On remet ça demain ?

El Niño étant de retour cette année, il a aggravé cette dynamique globale en déversant de l’énergie supplémentaire (sous forme de chaleur latente et sensible) dans l’atmosphère, amplifiant la puissance des canicules terrestres et l’inertie thermique des océans. Considéré comme l’un des épisodes les plus intenses, il n’a pas même atteint encore son pic, attendu entre novembre et février prochains.

Ajoutez à cela l’affaiblissement de l’AMOC, qui fait partie de l’un des 16 seuils critiques du scénario « Hothouse Earth », et nous vous laissons imaginer ce qui nous attend pour 2027, 2028 et la décennie à venir. Pour Andrew Dessler, climatologue à l’université Texas A&M, nous devons sortir de cette naïveté suicidaire. « Il est grand temps d’arrêter de faire les surpris en constatant que notre planète qui se réchauffe continue de se réchauffer. C’est exactement ce que les scientifiques avaient prédit, littéralement, il y a des décennies. Le vrai sujet n’est pas de savoir si l’on va pulvériser d’autres records (c’est une certitude), mais de décider si on bouge enfin le petit doigt ou si l’on regarde le train foncer droit sur nous sans broncher. »

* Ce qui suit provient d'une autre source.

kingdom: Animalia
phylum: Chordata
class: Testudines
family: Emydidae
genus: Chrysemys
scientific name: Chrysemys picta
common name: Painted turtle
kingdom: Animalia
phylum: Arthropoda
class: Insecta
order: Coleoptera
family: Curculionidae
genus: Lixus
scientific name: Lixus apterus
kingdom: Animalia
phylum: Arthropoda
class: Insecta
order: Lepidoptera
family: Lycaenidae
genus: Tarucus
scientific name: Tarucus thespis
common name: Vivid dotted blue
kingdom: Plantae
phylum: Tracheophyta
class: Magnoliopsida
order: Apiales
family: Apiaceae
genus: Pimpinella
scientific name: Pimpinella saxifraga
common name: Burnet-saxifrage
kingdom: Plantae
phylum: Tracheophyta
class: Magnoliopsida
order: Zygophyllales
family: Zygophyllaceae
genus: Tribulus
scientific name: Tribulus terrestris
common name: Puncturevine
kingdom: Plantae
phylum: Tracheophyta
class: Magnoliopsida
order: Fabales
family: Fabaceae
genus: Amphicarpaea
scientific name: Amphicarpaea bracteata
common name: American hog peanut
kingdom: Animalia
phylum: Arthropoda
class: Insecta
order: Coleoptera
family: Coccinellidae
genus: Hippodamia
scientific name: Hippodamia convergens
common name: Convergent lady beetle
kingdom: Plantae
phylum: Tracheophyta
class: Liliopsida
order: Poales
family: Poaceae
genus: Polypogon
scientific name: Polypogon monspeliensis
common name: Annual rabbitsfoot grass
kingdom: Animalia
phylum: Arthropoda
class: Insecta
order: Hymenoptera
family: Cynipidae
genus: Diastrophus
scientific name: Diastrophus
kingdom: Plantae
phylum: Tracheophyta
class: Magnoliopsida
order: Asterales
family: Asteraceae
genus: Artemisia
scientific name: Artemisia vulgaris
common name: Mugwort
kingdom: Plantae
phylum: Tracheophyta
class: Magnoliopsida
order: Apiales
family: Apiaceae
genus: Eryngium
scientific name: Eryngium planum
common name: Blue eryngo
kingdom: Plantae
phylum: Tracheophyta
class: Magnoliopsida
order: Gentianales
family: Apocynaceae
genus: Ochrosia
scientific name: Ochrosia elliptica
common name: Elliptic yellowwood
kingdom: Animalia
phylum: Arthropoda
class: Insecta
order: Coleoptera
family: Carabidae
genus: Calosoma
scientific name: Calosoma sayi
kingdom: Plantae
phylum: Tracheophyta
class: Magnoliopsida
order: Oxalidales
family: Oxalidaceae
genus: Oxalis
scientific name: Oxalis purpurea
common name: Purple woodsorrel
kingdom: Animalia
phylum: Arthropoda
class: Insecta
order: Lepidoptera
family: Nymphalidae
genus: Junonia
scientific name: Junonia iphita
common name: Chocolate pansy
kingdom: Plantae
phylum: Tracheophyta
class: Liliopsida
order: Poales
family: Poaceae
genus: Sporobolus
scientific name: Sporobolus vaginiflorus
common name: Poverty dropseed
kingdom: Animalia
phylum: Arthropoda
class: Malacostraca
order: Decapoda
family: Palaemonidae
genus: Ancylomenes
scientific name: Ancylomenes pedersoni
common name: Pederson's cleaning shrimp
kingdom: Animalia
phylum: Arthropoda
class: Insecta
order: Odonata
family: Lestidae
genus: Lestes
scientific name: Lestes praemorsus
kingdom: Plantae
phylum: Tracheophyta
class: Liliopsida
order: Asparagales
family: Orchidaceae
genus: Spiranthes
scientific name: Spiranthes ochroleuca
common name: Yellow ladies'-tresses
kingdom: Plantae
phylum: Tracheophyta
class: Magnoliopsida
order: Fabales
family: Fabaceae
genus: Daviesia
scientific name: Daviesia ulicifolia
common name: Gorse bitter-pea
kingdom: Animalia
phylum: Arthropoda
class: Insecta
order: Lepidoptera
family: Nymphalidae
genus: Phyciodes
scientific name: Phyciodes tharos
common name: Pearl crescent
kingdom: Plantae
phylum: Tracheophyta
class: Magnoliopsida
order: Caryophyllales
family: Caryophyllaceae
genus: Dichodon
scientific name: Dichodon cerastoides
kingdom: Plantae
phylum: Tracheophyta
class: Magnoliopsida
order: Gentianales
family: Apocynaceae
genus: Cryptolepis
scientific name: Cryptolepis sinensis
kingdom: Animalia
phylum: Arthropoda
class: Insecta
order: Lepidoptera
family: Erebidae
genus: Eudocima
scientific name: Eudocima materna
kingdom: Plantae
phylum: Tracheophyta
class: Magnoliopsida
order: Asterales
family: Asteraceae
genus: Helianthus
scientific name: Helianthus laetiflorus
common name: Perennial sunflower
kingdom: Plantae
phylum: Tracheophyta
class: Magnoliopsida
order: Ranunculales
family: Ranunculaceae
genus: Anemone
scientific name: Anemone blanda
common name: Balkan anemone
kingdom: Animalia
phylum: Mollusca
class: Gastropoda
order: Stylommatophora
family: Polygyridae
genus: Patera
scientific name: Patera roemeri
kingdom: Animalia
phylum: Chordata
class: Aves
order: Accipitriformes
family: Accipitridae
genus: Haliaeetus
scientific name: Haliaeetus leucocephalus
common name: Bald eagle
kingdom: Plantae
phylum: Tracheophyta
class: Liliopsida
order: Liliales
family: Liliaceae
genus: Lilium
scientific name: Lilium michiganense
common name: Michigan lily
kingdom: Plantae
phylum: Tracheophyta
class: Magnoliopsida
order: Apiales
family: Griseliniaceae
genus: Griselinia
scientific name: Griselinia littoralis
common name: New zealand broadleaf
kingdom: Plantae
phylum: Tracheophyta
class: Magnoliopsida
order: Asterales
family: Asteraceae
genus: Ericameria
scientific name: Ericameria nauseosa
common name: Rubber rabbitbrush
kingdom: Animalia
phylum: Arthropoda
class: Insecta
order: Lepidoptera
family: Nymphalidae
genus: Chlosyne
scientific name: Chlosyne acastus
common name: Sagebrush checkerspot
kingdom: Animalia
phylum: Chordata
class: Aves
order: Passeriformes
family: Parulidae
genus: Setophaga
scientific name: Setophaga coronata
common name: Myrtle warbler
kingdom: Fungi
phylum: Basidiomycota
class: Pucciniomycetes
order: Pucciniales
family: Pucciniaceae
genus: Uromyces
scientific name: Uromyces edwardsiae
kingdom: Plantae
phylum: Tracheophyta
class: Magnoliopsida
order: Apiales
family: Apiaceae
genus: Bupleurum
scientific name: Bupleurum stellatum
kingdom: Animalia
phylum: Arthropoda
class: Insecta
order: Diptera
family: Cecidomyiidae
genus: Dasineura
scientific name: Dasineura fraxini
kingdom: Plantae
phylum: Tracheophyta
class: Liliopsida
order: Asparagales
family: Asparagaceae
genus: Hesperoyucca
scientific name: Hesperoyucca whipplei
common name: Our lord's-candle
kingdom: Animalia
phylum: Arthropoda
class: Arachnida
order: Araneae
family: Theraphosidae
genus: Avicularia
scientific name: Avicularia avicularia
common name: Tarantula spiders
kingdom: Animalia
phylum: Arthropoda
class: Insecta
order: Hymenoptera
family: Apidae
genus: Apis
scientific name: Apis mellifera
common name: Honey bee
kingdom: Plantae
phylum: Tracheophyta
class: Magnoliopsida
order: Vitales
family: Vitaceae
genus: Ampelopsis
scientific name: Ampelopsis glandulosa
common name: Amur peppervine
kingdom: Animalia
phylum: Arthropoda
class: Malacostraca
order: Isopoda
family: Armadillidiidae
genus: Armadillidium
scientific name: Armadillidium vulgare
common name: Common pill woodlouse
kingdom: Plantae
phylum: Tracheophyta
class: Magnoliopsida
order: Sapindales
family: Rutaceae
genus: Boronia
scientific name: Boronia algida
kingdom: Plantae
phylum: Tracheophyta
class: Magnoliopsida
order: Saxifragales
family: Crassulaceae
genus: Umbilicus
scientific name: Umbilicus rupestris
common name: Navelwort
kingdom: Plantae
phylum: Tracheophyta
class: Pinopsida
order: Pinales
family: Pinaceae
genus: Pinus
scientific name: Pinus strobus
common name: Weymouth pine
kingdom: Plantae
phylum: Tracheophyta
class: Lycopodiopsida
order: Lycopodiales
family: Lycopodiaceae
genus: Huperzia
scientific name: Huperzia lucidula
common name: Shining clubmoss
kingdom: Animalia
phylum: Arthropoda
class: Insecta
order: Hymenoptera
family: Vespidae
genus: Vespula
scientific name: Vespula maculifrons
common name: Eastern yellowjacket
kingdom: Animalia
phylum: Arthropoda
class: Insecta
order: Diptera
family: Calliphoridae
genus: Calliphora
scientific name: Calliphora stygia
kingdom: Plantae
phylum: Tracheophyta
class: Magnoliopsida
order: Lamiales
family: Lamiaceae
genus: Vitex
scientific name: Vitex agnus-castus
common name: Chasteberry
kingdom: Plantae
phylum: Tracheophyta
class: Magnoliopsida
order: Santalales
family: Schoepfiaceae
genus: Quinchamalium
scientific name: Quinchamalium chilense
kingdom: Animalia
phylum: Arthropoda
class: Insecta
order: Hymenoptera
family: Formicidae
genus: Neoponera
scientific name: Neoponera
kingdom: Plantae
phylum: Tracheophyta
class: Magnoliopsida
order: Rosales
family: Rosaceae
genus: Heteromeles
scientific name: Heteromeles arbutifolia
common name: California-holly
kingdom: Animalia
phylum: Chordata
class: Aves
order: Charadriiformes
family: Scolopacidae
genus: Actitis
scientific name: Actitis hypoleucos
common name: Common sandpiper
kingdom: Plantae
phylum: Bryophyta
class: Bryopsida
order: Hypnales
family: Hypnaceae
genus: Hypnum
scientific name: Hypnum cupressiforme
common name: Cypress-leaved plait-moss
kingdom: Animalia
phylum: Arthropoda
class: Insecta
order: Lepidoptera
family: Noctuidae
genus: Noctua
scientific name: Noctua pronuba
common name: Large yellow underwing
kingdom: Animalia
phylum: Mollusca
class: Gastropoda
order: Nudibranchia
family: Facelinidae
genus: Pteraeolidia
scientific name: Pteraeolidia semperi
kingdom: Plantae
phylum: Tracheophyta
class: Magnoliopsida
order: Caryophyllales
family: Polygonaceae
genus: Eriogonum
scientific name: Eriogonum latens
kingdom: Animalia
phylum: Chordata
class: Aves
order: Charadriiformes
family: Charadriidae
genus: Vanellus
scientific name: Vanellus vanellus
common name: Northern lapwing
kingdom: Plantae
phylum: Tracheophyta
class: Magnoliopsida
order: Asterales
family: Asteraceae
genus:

Un discours qui a au moins le mérite d’être clair et qui devrait viser non pas nous autres, les petits citoyens abreuvés de leçons de moraline sur notre empreinte carbone, mais les industriels dont le modèle économique repose sur l’aggravation du problème. À commencer par ExxonMobil, Shell, Chevron et TotalEnergies, dont les émissions cumulées représentent à elles seules plus de CO2 que n’en produiront jamais l’ensemble des gestes éco-responsables de huit milliards d’êtres humains réunis. Des données qui paraissent complètement absurdes, mais elles sont pourtant bel et bien documentées dans Carbon Majors Report (CDP, 2017), la base de données mondiales impute aux cent plus grands producteurs fossiles 71 % des émissions industrielles mondiales depuis 1988. Quoi qu’il en soit, gardez bien en mémoire ces 16,96 °C, parce qu’ils ne tiendront pas longtemps. L’article que vous lisez en ce moment sera sans doute périmé dans un ou deux ans, mais nous serons toujours là pour vous en écrire un autre au ton similaire, mais avec des chiffres élevés. Rendez-vous dans un ou deux ans, peut-être même avant, le temps qu’El Niño ait fini de nous rouler dessus ; il y aura encore, malheureusement, matière à disserter.